As I poured eggs over some repurposed truffle salt French fries from the Franklin in Gloucester, this minuscule splash reared up, freezing mid-leap from the radiant heat of the skillet.
It's just a little drip, yet it conjures images of the most spectacular celestial activities, like comet trails and solar flares, giving new meaning to the phrase "sunny side up."
And why shouldn't it? As Pollan reminds us, we are essentially sunshine eaters. The chicken that laid the egg ate the grain, which had in turn consumed the sun. It's all very chad gadyah.
It also brings to mind the words of John (Fire) Lame Deer, a Lakota medicine man who has had a tremendous impact on my thinking about most things, food included.
What do you see here, my friend? Just an ordinary old cooking pot, black with soot and full of dents.
It is standing on the fire on top of that old wood stove, and the water bubbles and moves the lid as the white steam rises to the ceiling. Inside the pot is boiling water, chunks of meat with bone and fat, plenty of potatoes.
It doesn't seem to have a message, that old pot, and I guess you don't give it a thought. Except the soup smells good and reminds you that you are hungry. Maybe you are worried that this is dog stew. Well, don't worry. It's just beef -- no fat puppy for a special ceremony. It's just an ordinary, everyday meal.
But I'm an Indian. I think about ordinary, common things like a pot. The bubbling water comes from the rain cloud. It represents the sky. The fire comes from the sun which warms us all -- men, animals, trees. The meat stands for the four-legged creatures, our animal brothers, who gave of themselves so that we should live. The steam is living breath. It was water; now it goes up to the sky, becomes a cloud again.

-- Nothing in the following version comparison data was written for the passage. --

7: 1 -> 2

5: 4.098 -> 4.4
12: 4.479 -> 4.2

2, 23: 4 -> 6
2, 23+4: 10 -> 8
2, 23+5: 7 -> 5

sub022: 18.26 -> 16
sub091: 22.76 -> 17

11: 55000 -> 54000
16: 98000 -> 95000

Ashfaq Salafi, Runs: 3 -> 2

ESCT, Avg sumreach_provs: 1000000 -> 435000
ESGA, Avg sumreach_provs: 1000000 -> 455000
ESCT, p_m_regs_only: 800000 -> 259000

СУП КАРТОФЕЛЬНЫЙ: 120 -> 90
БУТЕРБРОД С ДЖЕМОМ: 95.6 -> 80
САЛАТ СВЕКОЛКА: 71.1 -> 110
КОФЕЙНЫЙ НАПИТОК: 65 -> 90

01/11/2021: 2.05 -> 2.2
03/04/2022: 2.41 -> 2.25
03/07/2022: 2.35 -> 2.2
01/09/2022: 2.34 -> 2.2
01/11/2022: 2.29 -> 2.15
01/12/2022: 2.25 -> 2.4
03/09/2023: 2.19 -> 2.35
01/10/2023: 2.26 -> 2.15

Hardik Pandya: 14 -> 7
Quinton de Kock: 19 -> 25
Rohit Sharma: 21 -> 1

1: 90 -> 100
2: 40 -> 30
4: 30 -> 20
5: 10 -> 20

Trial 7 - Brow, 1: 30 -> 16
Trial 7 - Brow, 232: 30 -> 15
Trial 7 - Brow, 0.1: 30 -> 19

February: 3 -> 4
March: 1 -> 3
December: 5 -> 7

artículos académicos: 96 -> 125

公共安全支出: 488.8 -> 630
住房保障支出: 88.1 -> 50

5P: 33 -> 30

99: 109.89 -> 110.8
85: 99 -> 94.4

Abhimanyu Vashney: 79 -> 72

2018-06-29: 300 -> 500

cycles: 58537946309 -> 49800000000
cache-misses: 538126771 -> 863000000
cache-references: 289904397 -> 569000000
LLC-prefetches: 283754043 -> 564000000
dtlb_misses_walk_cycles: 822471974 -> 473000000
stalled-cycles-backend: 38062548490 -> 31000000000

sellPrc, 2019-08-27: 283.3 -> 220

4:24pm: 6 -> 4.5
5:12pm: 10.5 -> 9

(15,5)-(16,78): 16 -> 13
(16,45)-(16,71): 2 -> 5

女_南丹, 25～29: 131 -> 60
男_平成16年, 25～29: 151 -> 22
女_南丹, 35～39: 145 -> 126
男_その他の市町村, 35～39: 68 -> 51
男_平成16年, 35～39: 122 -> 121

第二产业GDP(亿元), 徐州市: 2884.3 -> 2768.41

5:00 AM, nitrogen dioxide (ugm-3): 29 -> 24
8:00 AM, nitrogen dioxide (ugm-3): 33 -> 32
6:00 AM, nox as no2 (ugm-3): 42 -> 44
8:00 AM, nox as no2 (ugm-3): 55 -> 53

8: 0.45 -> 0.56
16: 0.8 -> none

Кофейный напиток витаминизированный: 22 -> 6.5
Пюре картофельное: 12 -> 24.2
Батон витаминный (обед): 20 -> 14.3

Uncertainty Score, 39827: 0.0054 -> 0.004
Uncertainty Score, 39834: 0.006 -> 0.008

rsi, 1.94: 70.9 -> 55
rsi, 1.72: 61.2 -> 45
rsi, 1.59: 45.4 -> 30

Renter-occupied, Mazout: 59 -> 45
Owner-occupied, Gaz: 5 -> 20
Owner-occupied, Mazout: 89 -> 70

These things are sacred. Looking at that pot full of good soup, I am thinking how, in this simple manner, Wakan Tanka takes care of me. We Sioux spend a lot of time thinking about everyday things, which in our mind are mixed up with the spiritual. We see in the world around us many symbols that teach us the meaning of life. We have a saying that the white man sees so little, he must see with only one eye. We see a lot that you no longer notice. You could notice if you wanted to, but you are usually too busy.